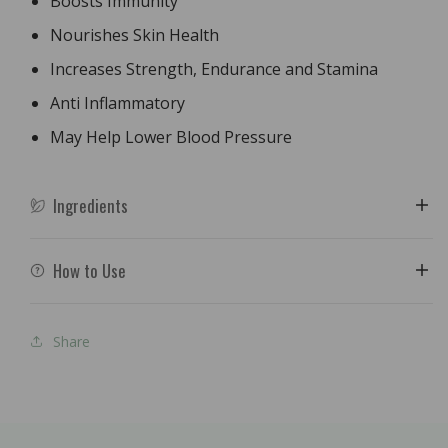
Boosts Immunity
Nourishes Skin Health
Increases Strength, Endurance and Stamina
Anti Inflammatory
May Help Lower Blood Pressure
Ingredients
How to Use
Share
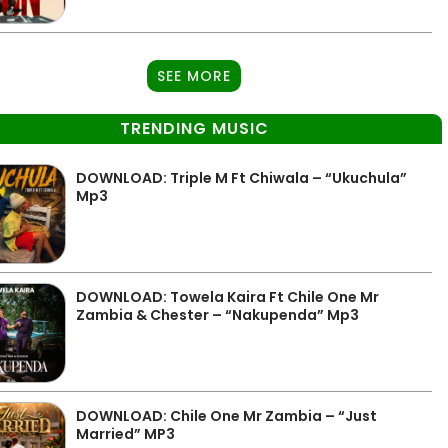
SEE MORE
TRENDING MUSIC
DOWNLOAD: Triple M Ft Chiwala – “Ukuchula”
Mp3
DOWNLOAD: Towela Kaira Ft Chile One Mr
Zambia & Chester – “Nakupenda” Mp3
DOWNLOAD: Chile One Mr Zambia – “Just
Married” MP3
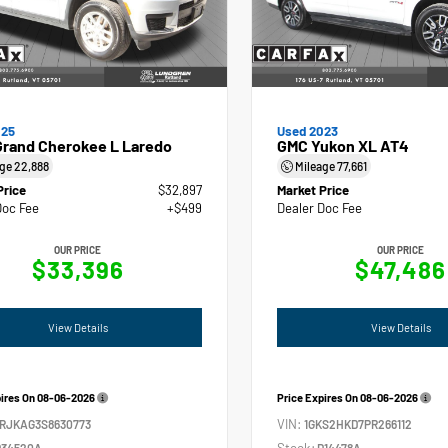
025
Used 2023
Grand Cherokee L Laredo
GMC Yukon XL AT4
age
22,888
Mileage
77,661
Price
$32,897
Market Price
Doc Fee
+$499
Dealer Doc Fee
OUR PRICE
OUR PRICE
$33,396
$47,486
View Details
View Details
pires On
08-06-2026
Price Expires On
08-06-2026
VIN:
4RJKAG3S8630773
1GKS2HKD7PR266112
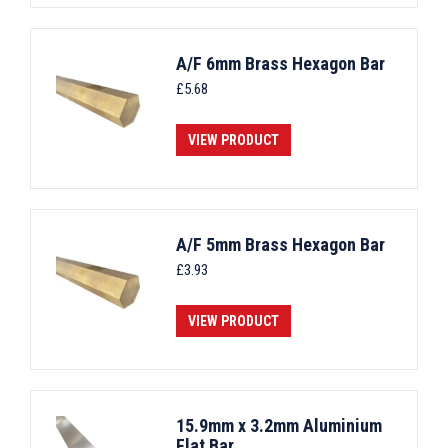
A/F 6mm Brass Hexagon Bar
£
5.68
VIEW PRODUCT
A/F 5mm Brass Hexagon Bar
£
3.93
VIEW PRODUCT
15.9mm x 3.2mm Aluminium
Flat Bar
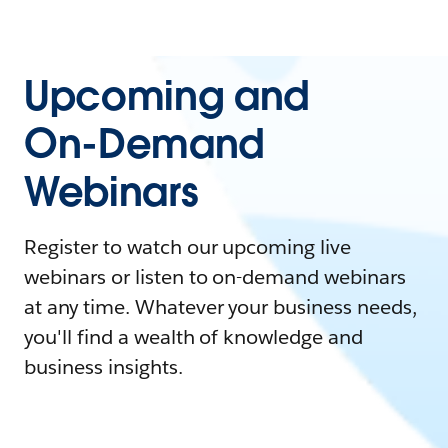
Upcoming and
On-Demand
Webinars
Register to watch our upcoming live
webinars or listen to on-demand webinars
at any time. Whatever your business needs,
you'll find a wealth of knowledge and
business insights.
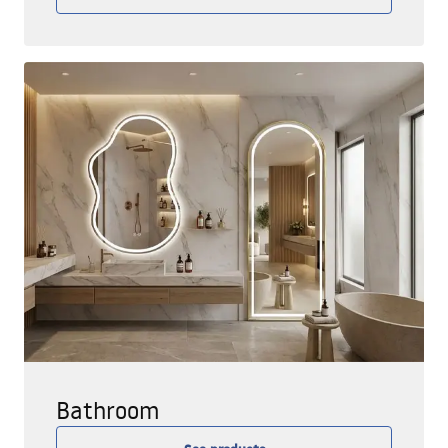
Bathroom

————————

ASSIGNMENT: A word-for-word copy of the records is needed, one that contains no pictures.

SOLUTION TO THIS TASK:
Boosts Immunity
Nourishes Skin Health
Increases Strength, Endurance and Stamina
Anti Inflammatory
May Help Lower Blood Pressure
Ingredients
How to Use
Share
SEE MORE
TRENDING MUSIC
DOWNLOAD: Triple M Ft Chiwala – “Ukuchula”
Mp3
DOWNLOAD: Towela Kaira Ft Chile One Mr
Zambia & Chester – “Nakupenda” Mp3
DOWNLOAD: Chile One Mr Zambia – “Just
Married” MP3
025
Used 2023
Grand Cherokee L Laredo
GMC Yukon XL AT4
age
22,888
Mileage
77,661
Price
$32,897
Market Price
Doc Fee
+$499
Dealer Doc Fee
OUR PRICE
OUR PRICE
$33,396
$47,486
View Details
View Details
pires On
08-06-2026
Price Expires On
08-06-2026
VIN:
4RJKAG3S8630773
1GKS2HKD7PR266112
A/F 6mm Brass Hexagon Bar
£
5.68
VIEW PRODUCT
A/F 5mm Brass Hexagon Bar
£
3.93
VIEW PRODUCT
15.9mm x 3.2mm Aluminium
Flat Bar
Upcoming and
On-Demand
Webinars
Register to watch our upcoming live
webinars or listen to on-demand webinars
at any time. Whatever your business needs,
you'll find a wealth of knowledge and
business insights.
Bathroom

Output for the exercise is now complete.